Instructions for the task: Filter this data down to the lines that hold "ColorBox", and copy them.

---*---

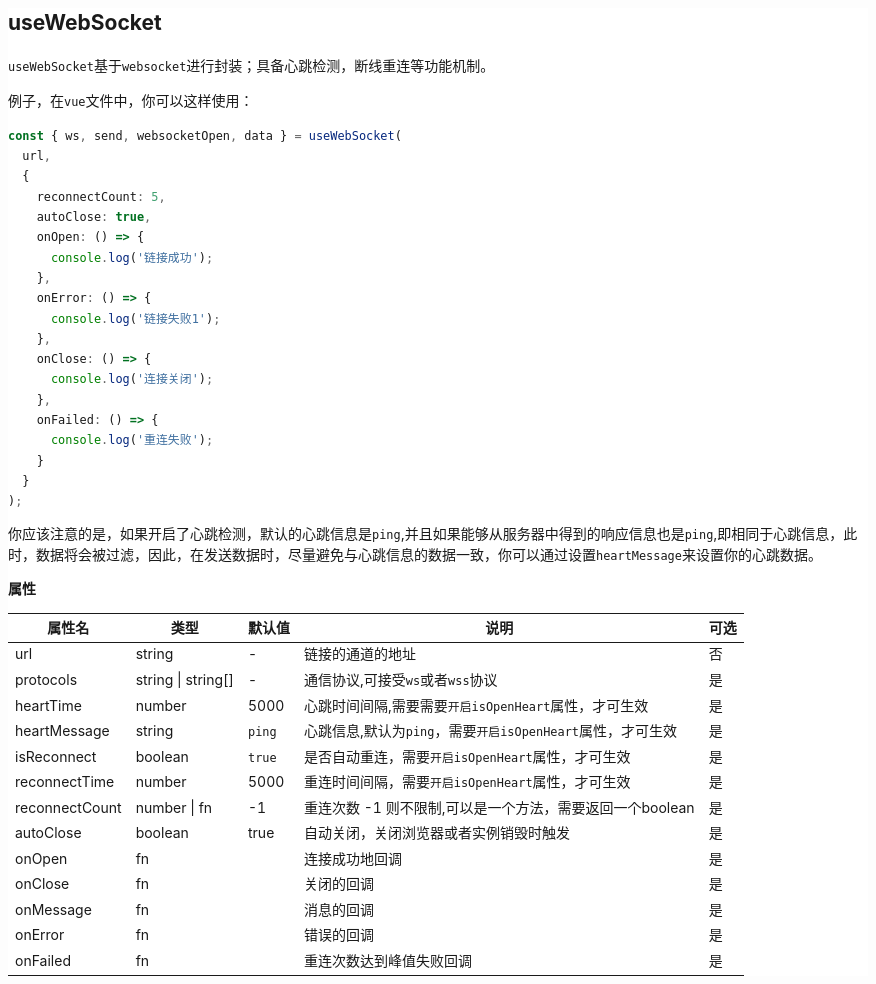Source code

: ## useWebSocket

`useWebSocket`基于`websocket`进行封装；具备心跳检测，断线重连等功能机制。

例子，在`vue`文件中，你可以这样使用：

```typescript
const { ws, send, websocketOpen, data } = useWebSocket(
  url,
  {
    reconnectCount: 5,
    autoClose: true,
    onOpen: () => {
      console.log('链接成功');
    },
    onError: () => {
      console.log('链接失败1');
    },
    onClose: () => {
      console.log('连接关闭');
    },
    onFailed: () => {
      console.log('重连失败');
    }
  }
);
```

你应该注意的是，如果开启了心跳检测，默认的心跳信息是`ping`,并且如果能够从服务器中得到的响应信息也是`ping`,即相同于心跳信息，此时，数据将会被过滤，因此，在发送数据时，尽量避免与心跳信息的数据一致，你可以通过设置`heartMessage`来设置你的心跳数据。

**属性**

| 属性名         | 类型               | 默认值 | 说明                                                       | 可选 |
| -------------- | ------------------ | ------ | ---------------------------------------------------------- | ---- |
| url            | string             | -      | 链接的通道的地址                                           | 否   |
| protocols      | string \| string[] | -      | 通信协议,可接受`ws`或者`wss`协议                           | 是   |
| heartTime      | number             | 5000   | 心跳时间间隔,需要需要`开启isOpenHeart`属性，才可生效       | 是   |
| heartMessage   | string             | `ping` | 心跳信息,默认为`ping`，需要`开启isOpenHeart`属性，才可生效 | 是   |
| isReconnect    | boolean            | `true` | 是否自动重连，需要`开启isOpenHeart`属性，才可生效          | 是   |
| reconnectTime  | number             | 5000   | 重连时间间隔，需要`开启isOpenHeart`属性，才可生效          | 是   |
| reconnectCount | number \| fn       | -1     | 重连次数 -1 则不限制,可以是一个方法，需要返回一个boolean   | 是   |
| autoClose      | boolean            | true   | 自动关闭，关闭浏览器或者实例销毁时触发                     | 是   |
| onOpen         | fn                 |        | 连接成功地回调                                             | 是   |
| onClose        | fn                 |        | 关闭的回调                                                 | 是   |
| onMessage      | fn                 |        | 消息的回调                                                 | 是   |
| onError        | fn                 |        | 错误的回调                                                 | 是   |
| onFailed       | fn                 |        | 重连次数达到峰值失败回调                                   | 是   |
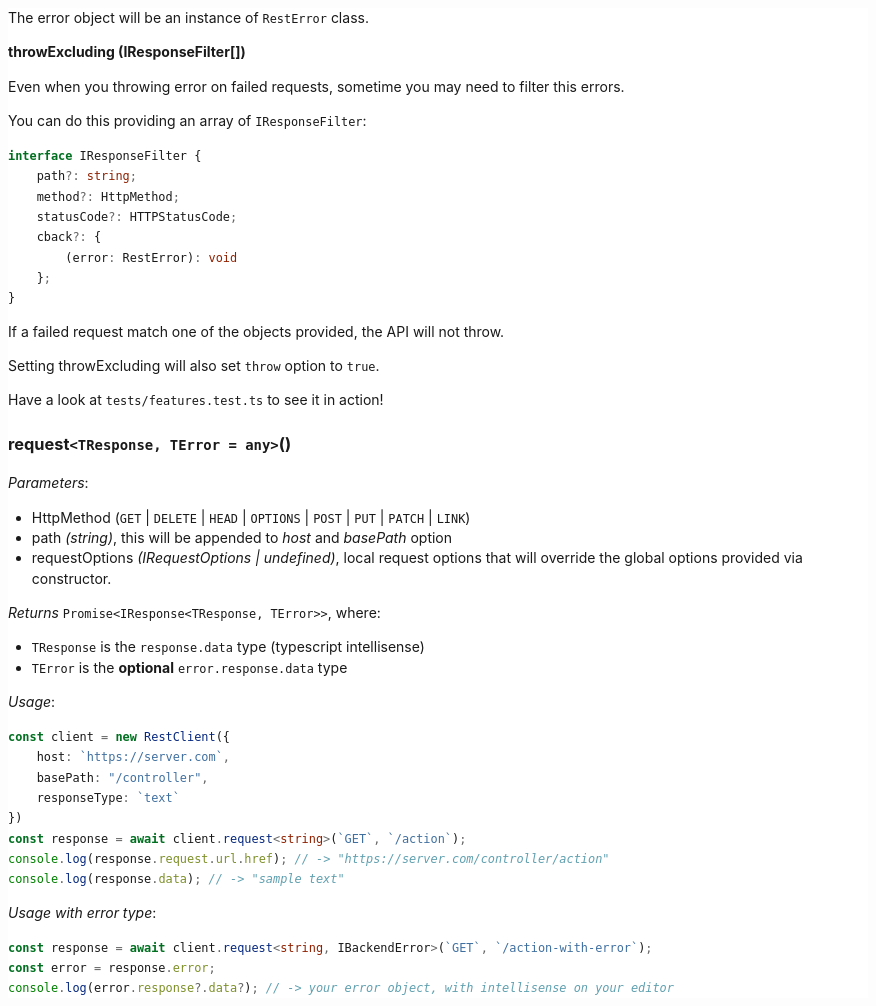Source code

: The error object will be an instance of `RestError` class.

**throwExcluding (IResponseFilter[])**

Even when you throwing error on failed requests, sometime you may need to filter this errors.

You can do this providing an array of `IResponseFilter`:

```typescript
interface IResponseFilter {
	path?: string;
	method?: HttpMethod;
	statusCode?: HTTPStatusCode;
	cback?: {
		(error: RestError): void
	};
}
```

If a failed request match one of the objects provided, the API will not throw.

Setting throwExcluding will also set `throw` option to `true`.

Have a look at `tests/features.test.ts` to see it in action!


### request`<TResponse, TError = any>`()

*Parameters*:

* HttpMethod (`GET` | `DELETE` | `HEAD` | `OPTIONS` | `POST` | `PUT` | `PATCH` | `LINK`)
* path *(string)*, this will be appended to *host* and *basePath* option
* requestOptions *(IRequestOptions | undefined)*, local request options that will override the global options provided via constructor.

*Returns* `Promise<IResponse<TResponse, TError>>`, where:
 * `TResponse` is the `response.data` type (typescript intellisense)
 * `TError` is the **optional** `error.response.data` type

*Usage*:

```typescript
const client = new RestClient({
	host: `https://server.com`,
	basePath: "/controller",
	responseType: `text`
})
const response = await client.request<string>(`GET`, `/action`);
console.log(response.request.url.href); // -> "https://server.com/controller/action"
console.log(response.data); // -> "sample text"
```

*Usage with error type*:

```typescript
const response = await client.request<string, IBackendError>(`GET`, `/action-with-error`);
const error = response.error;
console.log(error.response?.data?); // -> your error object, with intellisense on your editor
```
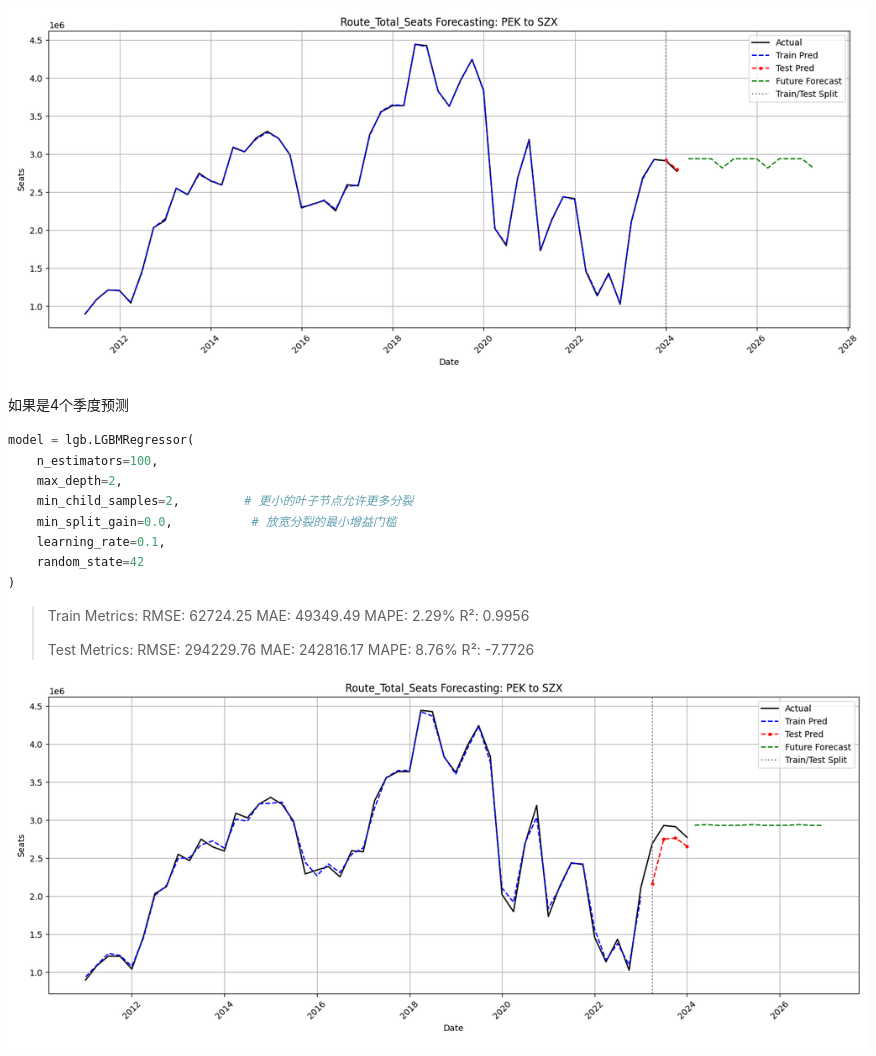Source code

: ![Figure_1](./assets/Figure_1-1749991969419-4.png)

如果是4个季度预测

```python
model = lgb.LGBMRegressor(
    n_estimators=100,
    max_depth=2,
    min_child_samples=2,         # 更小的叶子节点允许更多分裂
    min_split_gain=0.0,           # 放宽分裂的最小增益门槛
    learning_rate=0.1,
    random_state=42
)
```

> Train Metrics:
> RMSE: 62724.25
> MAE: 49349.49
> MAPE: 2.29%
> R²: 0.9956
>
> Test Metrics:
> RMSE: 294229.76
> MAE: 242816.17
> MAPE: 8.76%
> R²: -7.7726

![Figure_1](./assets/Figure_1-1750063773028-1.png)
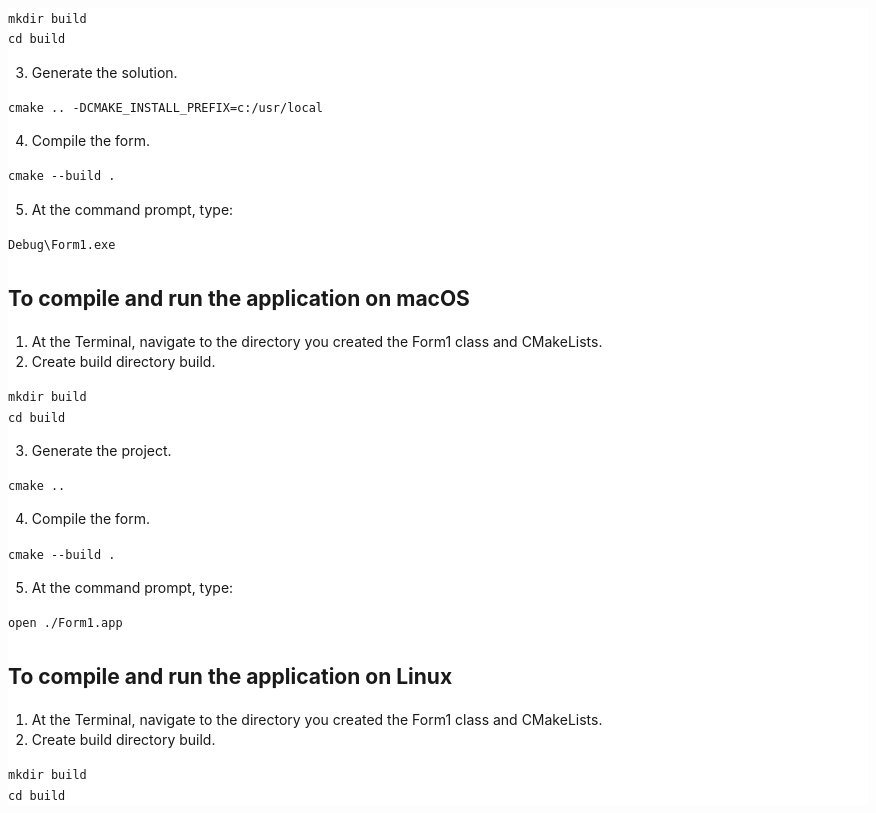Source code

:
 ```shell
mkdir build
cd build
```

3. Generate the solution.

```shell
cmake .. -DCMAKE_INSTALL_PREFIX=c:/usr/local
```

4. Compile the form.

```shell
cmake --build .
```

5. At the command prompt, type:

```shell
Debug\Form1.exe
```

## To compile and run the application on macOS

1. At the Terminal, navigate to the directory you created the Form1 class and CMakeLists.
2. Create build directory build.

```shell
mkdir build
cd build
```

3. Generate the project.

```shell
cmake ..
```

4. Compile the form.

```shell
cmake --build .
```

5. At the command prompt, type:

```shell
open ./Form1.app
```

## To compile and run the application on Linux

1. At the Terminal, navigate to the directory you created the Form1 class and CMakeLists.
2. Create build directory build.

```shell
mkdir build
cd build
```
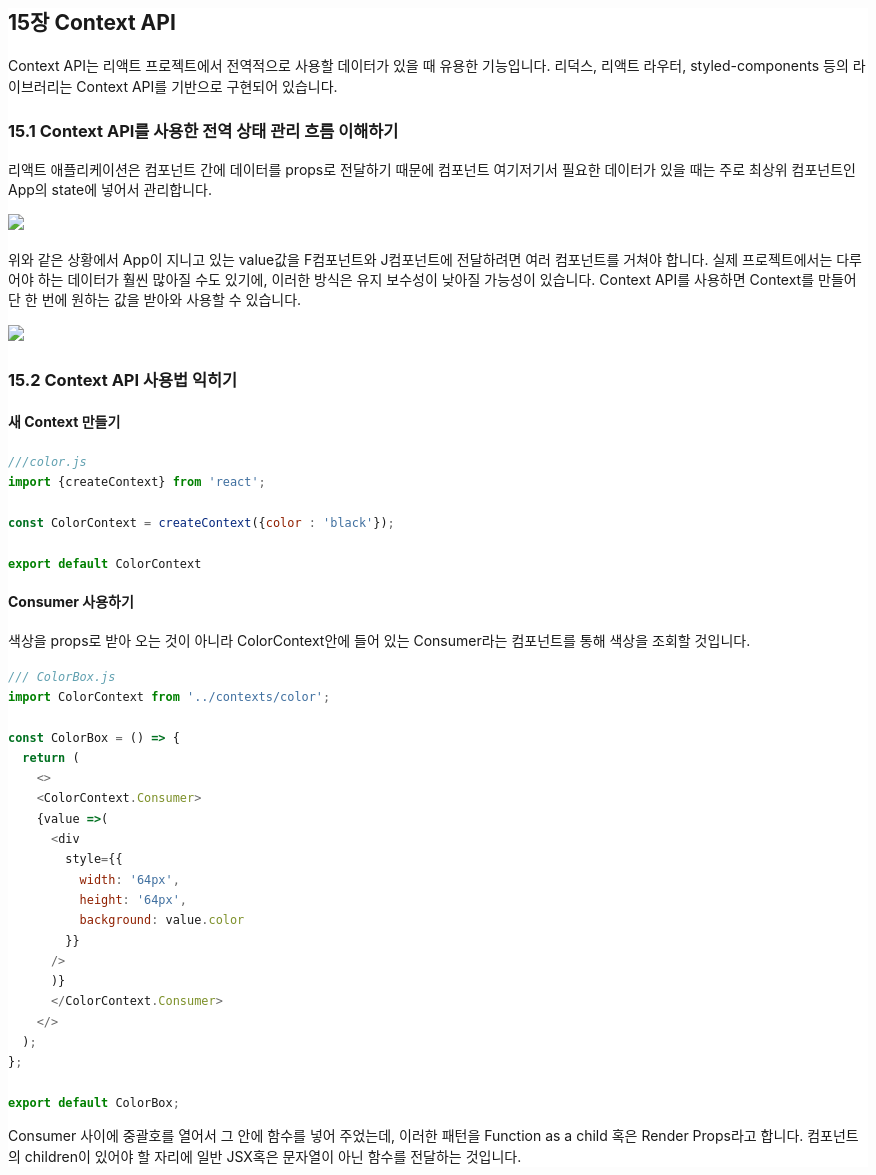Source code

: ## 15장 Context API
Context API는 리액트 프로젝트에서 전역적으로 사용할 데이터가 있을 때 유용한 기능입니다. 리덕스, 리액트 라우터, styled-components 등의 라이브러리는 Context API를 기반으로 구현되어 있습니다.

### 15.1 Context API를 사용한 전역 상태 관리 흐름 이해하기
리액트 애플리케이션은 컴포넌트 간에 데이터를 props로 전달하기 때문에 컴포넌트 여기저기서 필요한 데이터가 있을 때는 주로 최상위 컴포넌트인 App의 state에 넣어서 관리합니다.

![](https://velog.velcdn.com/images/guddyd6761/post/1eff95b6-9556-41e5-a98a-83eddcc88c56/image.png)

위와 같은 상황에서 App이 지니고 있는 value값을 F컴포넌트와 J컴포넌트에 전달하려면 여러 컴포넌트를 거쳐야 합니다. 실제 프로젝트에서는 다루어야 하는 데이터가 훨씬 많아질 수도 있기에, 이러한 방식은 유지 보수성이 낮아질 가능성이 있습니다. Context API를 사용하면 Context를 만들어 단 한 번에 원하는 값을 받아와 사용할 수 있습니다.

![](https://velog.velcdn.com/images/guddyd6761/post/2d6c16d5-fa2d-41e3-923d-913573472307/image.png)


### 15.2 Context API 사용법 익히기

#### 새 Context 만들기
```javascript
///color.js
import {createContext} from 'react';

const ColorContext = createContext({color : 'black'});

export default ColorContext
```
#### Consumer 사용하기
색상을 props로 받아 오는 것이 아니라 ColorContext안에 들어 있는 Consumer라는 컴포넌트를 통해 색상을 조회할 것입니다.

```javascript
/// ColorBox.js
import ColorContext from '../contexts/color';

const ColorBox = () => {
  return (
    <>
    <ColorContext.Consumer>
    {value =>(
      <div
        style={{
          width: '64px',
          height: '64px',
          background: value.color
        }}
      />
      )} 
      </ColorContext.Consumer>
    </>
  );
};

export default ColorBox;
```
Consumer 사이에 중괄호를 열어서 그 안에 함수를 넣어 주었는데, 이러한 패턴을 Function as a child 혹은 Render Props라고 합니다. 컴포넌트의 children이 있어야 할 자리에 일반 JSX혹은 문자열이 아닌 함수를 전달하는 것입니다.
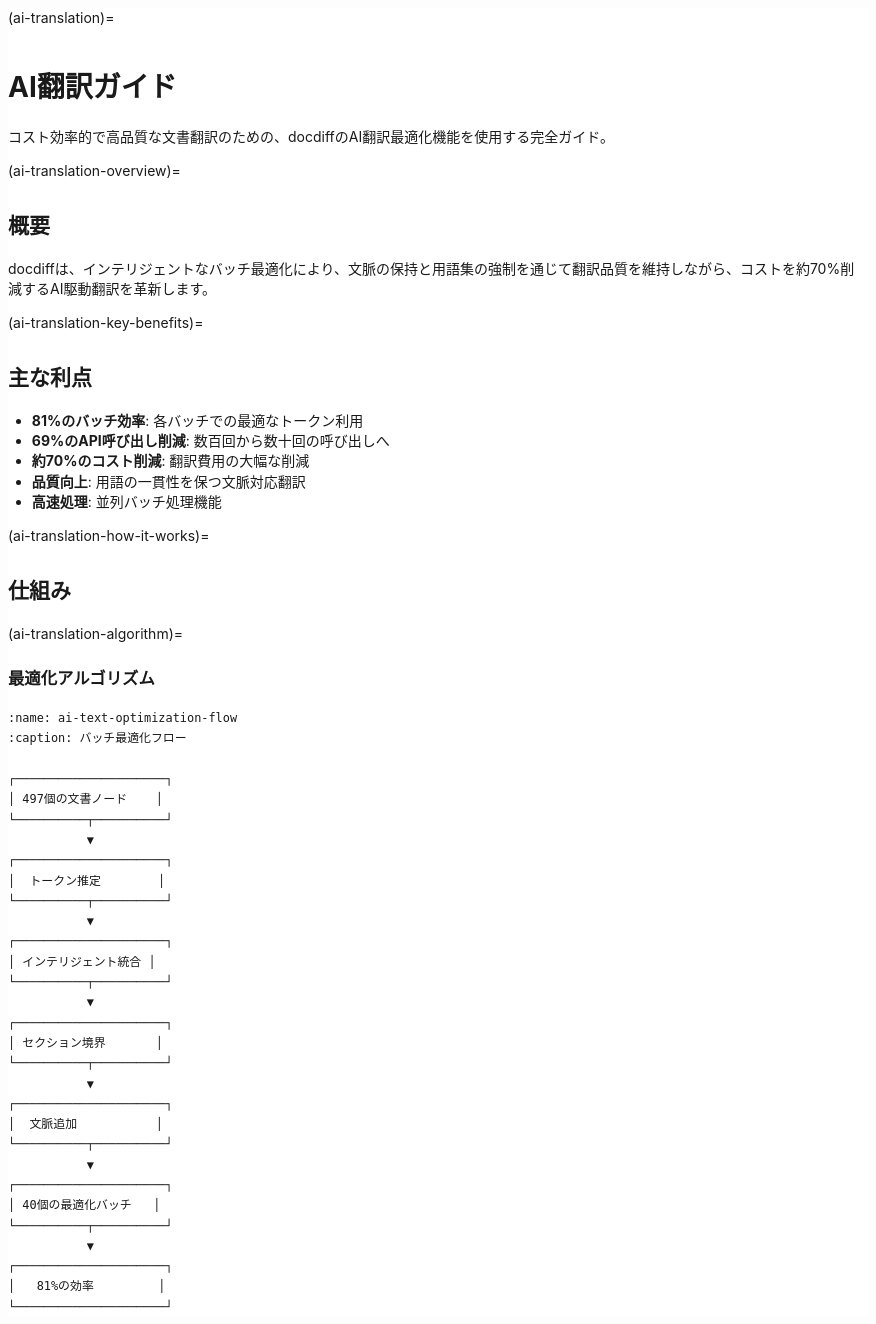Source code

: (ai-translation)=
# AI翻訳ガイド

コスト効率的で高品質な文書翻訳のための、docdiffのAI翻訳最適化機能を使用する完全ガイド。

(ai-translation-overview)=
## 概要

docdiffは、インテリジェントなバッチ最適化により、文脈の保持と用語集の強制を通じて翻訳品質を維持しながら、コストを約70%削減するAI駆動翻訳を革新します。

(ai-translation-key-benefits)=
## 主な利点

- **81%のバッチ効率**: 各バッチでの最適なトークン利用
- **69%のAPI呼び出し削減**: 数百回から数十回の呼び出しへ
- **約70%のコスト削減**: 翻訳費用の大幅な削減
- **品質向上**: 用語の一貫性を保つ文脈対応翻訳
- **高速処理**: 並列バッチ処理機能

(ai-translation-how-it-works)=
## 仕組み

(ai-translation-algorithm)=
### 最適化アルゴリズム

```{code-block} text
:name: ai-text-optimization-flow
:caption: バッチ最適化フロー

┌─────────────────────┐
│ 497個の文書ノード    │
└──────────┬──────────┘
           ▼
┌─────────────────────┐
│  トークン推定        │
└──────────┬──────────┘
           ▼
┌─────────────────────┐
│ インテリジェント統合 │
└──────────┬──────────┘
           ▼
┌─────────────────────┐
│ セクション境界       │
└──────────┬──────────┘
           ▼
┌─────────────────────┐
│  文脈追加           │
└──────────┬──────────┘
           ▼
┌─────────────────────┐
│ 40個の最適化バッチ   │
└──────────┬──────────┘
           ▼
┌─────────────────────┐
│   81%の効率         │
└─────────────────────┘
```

---*---

Your response:
/// ColorBox.js
const ColorBox = () => {
export default ColorBox;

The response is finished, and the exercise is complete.